A comparative study of various joining techniques fatigue behaviour focusing on stiffness degradation

Abstract

The design of parts and structures in the vehicle development process is highly influenced by strength and stiffness requirements. Under cyclic loading a change in the local stiffness of joints can be observed which motivates analyses in order to tackle stiffness changes in structures. The fatigue and stiffness behaviour has been obtained for several joining techniques and material combinations: spot and seam welds, remote laser welds and high velocity bolting for steel and/or aluminium partner sheets. Specimens under shear and peel loading as well as hat profiles under torsion have been tested under constant amplitude loading. Quasi-static tests and micrographic evaluations have been conducted in order to determine material parameters and the setup of FE models. Online stiffness measurements during fatigue life have been performed. In this paper an approach to describe degradation in specimens representing a joint detail is presented.

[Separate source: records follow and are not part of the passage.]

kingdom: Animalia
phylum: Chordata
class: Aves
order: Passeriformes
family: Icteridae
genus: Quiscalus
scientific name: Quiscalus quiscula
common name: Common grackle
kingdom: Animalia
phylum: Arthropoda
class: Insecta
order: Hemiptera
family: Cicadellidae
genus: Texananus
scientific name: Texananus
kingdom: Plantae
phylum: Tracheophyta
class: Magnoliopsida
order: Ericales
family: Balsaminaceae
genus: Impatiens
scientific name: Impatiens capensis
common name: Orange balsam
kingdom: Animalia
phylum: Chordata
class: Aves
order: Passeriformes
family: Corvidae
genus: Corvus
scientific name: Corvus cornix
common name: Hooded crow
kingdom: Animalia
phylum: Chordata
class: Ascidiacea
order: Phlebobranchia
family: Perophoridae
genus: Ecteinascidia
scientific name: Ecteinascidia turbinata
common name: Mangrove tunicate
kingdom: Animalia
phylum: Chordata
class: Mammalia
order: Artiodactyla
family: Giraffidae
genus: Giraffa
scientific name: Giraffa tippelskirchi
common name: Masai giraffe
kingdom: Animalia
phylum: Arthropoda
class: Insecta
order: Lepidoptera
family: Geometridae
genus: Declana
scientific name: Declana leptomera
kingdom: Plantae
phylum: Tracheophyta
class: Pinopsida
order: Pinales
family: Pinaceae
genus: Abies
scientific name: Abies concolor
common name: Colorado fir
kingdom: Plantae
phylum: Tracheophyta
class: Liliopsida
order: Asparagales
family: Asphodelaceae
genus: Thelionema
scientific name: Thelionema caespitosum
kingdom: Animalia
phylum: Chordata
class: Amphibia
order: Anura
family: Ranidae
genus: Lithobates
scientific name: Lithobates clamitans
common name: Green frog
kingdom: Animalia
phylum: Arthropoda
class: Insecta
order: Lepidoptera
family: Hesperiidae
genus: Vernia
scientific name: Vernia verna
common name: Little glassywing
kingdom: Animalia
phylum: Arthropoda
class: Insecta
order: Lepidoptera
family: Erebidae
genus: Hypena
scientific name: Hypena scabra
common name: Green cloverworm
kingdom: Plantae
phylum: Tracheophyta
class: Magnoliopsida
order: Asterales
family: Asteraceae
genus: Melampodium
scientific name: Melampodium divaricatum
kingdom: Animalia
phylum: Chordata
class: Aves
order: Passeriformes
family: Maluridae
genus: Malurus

The stiffness degradation curves for the various joining techniques are compared and a numerical description of the stiffness degradation behaviour for further simulations is derived. The concept of simulating stiffness changes in conventional joining techniques is introduced. First numerical analyses of stiffness changes in spot welded specimens are presented. Several sensitivity analyses, e.g. with regard to R-ratio or loading amplitude, are performed in order to check the numerical stability of the implemented method.